Schist discs like the disc of Sabu (First Dynasty) would have been used inside Solvay-like towers as dome-shaped and perforated plates for counterflow chemical reactions inside individual chambers, probably until way after the end of the Fourth Dynasty (Abu Gorab dates from the Fith Dynasty). [illustration] "Sodium carbonate: Solvay method": https://chimicamo.org/chimica-generale/carbonato-di-sodio-metodo-solvay/
49.20 Egyptians had reached a stage of development that could be described as pre-industrial... before going extinct
What The Pyramids of the Cold shows, and in particular this part devoted to the Sabu Disk and the mastery by the ancient Egyptians of a Solvay-like process for chemical manufacturing of 100% pure natron, the mummification salt, about 4,500 years before it was reinvented in the early 1800s in the modern Western world, is that the evolution of human knowledge and the evolution of the degree of development of civilizations themselves, has in reality had the same chaotic aspect as the evolution of life itself on our planet: everything did not unfold according to a flawless plan, without hitch, without backtracking. On the contrary, these two seemingly very different events have in reality had comparable histories: the history of life on Earth is extremely chaotic and complex and on at least 5 occasions, it has been on the verge of disappearing completely; well, the history of the development of civilizations is comparable in every way, and the ancient Egyptians, 4,500 years ago, had simply reached a stage of development that could be described as pre-industrial.

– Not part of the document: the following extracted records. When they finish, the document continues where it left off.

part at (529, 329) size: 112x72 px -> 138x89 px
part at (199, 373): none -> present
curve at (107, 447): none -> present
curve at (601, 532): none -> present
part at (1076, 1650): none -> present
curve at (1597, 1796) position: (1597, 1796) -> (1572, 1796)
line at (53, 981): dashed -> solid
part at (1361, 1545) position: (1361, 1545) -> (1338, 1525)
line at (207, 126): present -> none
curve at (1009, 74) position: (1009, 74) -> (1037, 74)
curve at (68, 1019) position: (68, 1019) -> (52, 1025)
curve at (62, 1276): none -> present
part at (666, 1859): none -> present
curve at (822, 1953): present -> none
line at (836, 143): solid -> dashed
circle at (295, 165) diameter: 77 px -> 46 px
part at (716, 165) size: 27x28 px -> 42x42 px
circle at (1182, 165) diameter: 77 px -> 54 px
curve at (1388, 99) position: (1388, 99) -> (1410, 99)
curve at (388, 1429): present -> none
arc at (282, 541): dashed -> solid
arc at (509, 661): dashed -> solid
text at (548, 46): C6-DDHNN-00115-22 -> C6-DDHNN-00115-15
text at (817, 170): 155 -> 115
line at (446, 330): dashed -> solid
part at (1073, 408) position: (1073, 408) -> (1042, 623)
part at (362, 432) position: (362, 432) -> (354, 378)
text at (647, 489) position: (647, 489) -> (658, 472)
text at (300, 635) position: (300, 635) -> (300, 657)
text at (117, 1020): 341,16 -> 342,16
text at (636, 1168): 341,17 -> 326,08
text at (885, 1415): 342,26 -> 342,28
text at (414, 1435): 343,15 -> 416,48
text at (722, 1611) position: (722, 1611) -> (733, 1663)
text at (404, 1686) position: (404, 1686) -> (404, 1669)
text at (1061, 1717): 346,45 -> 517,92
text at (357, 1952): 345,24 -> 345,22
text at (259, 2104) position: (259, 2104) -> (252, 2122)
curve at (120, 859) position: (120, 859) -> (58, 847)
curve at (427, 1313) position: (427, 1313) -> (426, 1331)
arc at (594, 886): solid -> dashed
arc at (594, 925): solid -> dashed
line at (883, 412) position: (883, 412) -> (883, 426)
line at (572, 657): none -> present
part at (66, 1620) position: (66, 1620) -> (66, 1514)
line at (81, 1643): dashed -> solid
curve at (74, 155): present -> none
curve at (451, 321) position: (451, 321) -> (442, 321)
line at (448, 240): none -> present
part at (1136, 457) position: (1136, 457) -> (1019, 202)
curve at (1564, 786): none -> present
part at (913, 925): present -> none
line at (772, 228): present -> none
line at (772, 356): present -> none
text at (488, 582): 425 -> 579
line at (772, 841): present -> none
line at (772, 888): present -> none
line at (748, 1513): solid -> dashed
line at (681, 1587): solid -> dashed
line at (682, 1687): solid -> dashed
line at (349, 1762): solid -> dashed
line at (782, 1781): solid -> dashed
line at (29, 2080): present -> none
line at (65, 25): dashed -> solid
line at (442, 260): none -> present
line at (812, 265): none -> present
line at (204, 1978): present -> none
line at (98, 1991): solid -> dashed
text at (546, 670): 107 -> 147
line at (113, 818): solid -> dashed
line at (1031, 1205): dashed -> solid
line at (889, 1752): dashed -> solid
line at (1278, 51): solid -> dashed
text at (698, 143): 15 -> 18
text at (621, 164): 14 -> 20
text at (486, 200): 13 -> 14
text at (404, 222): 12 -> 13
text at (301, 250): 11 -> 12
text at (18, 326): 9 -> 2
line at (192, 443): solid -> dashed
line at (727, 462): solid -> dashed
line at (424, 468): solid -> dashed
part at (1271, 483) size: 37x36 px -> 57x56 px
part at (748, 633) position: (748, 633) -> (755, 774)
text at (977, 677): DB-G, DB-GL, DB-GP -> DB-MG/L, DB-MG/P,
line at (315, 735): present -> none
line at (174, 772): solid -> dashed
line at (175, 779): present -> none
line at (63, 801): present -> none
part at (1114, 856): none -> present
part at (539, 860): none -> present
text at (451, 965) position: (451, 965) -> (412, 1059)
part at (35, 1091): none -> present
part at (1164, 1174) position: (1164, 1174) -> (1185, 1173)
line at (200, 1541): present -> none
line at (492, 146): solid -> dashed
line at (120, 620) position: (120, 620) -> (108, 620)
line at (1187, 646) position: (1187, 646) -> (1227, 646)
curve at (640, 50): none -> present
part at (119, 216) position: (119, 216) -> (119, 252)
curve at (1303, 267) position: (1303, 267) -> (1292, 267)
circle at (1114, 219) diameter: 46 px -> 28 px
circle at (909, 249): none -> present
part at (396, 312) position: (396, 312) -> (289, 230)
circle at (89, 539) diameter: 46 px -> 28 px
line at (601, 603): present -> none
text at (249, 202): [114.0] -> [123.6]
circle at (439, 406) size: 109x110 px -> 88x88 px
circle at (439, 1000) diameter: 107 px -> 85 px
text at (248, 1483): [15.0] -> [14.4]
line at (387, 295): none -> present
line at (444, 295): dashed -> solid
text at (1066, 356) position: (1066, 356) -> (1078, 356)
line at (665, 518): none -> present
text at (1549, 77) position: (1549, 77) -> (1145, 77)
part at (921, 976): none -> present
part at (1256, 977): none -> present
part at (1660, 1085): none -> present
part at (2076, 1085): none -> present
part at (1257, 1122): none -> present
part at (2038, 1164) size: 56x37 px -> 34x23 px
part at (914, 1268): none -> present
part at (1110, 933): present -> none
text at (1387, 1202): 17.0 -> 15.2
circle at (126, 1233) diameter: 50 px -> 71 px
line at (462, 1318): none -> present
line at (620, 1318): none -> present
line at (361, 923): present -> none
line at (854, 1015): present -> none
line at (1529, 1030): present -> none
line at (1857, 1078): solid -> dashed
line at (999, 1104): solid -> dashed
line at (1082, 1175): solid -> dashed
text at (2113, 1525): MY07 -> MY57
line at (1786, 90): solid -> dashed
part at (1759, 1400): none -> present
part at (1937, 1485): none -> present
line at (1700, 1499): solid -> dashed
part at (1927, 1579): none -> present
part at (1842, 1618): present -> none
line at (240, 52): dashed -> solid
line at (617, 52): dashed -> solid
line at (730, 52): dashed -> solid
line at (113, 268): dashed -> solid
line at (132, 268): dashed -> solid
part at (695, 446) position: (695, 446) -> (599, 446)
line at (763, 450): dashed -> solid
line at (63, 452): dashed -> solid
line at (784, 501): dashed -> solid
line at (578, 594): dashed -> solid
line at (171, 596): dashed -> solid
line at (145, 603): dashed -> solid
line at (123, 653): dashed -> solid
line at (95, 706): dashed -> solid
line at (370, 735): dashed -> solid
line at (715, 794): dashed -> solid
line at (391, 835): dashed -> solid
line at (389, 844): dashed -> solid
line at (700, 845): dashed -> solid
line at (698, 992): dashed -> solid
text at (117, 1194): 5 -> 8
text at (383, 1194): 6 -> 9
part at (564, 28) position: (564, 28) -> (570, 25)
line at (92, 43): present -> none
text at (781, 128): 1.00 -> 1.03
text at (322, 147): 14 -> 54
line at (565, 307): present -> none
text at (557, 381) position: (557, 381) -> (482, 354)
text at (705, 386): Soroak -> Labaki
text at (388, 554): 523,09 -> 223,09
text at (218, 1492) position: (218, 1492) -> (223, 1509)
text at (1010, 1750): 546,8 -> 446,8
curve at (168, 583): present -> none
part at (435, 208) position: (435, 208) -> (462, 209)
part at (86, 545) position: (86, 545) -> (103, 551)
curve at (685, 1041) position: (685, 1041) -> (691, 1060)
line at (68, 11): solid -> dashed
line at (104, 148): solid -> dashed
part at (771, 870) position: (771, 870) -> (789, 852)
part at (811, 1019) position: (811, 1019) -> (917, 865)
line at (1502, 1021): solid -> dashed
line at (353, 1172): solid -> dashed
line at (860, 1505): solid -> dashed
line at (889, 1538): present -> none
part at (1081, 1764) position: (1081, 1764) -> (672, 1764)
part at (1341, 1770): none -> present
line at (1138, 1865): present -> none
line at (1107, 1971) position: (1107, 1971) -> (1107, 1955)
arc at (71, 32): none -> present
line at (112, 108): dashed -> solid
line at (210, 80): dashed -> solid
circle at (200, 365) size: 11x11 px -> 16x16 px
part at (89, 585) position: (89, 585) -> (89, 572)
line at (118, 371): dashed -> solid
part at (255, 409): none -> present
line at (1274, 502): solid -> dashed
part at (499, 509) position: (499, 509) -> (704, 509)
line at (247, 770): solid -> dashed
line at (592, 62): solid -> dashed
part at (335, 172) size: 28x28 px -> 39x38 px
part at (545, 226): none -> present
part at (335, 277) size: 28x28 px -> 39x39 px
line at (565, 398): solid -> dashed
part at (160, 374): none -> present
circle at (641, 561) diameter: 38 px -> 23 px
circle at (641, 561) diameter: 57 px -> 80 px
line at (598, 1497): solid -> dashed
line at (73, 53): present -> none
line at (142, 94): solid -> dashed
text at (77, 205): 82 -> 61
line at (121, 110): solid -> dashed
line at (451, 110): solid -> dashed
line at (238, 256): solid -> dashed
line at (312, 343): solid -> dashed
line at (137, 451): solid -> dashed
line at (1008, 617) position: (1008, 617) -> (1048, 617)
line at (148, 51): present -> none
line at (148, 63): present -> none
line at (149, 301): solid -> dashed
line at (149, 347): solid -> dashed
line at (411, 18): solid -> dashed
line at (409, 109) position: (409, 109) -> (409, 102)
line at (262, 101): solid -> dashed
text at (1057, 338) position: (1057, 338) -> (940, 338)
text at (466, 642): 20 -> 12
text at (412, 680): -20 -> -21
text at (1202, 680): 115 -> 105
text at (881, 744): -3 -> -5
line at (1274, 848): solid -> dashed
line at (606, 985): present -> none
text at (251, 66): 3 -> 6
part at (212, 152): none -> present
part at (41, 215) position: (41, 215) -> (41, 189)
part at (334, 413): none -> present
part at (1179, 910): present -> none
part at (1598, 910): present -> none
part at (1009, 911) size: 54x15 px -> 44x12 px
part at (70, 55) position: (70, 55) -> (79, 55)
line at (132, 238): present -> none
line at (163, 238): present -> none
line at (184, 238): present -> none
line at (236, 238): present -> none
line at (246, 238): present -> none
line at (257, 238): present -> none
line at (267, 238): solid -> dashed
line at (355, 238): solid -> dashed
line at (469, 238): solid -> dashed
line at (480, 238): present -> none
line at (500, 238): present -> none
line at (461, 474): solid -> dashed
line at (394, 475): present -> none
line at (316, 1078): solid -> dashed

Undoubtedly, the fact that the pharaohs wanted to use their knowledge for their own benefit while controlling all scientific and technological research was fatal to them; the specificity of the Western industrial revolution was that it was not controlled by any authority and that anyone could embark on the great adventure of science.
Extinctions. How Life Survives, Adapts and Evolves. By Michael J. Benton: https://www.thamesandhudsonusa.com/books/extinctions-how-life-survives-adapts-and-evolves-hardcover
49.21 Why is there no chemical trace on the disc found in the tomb of "Prince Sabu"?
The truth is that very little is known about Prince Sabu; but let's imagine that instead of being a "prince" he was actually an engineer involved in mastering an early form of the Solvay process, and that he was particularly responsible for a major evolution of the Solvay disc used by the Egyptians. It is then perfectly understandable that he would have been buried with his creation; and of course, it certainly wasn't a worn-out disc that accompanied him into the afterlife, but a perfectly new one, without any trace of physical alteration, and without any trace of chemical deposits.